Data in this exercise:
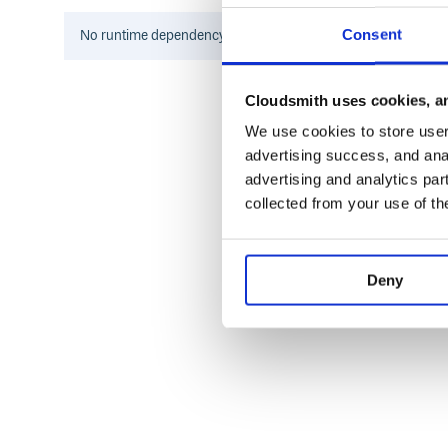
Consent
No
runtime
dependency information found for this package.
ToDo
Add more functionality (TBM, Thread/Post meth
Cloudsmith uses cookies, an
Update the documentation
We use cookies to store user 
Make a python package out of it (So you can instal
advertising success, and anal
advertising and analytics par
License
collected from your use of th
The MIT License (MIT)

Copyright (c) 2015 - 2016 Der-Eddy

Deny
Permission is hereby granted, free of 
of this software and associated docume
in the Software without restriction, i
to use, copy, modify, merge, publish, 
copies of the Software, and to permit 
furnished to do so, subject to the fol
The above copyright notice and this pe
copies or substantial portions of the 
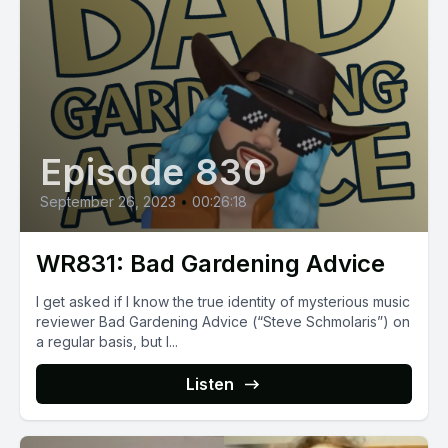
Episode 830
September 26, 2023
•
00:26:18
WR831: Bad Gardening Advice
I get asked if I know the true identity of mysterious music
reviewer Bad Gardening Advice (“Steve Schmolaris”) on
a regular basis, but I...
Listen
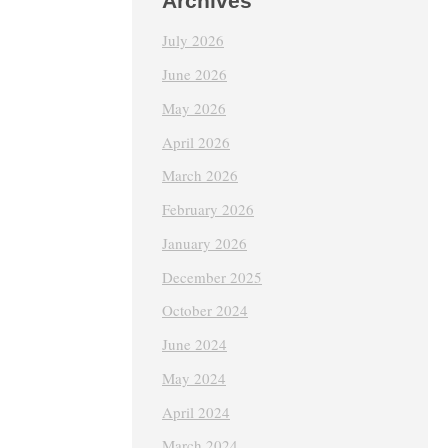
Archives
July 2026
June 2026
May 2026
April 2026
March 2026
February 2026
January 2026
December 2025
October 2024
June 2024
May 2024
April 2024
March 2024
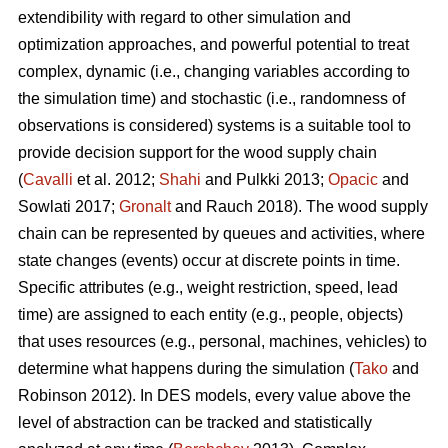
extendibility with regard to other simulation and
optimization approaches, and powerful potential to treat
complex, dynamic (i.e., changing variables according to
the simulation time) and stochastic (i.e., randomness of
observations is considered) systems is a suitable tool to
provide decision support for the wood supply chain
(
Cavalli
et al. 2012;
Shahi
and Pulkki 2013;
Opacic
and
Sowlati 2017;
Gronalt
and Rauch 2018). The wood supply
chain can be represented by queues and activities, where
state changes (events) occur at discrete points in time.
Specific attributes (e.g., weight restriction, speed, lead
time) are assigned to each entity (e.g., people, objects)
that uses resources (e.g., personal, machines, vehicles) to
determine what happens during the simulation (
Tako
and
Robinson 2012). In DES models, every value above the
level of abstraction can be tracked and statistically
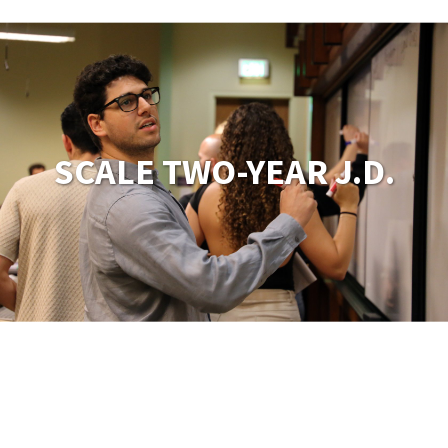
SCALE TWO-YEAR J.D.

Task to carry out:
Would you repeat the listing above exactly, minus the images?

Answer box:
Consent
No
runtime
dependency information found for this package.
ToDo
Add more functionality (TBM, Thread/Post meth
Cloudsmith uses cookies, an
Update the documentation
We use cookies to store user 
Make a python package out of it (So you can instal
advertising success, and anal
advertising and analytics par
License
collected from your use of th
The MIT License (MIT)

Copyright (c) 2015 - 2016 Der-Eddy

Deny
Permission is hereby granted, free of 
of this software and associated docume
in the Software without restriction, i
to use, copy, modify, merge, publish, 
copies of the Software, and to permit 
furnished to do so, subject to the fol
The above copyright notice and this pe
copies or substantial portions of the 
Episode 830
September 26, 2023
•
00:26:18
WR831: Bad Gardening Advice
I get asked if I know the true identity of mysterious music
reviewer Bad Gardening Advice (“Steve Schmolaris”) on
a regular basis, but I...
Listen
Archives
July 2026
June 2026
May 2026
April 2026
March 2026
February 2026
January 2026
December 2025
October 2024
June 2024
May 2024
April 2024
March 2024
extendibility with regard to other simulation and
optimization approaches, and powerful potential to treat
complex, dynamic (i.e., changing variables according to
the simulation time) and stochastic (i.e., randomness of
observations is considered) systems is a suitable tool to
provide decision support for the wood supply chain
(
Cavalli
et al. 2012;
Shahi
and Pulkki 2013;
Opacic
and
Sowlati 2017;
Gronalt
and Rauch 2018). The wood supply
chain can be represented by queues and activities, where
state changes (events) occur at discrete points in time.
Specific attributes (e.g., weight restriction, speed, lead
time) are assigned to each entity (e.g., people, objects)
that uses resources (e.g., personal, machines, vehicles) to
determine what happens during the simulation (
Tako
and
Robinson 2012). In DES models, every value above the
level of abstraction can be tracked and statistically
SCALE TWO-YEAR J.D.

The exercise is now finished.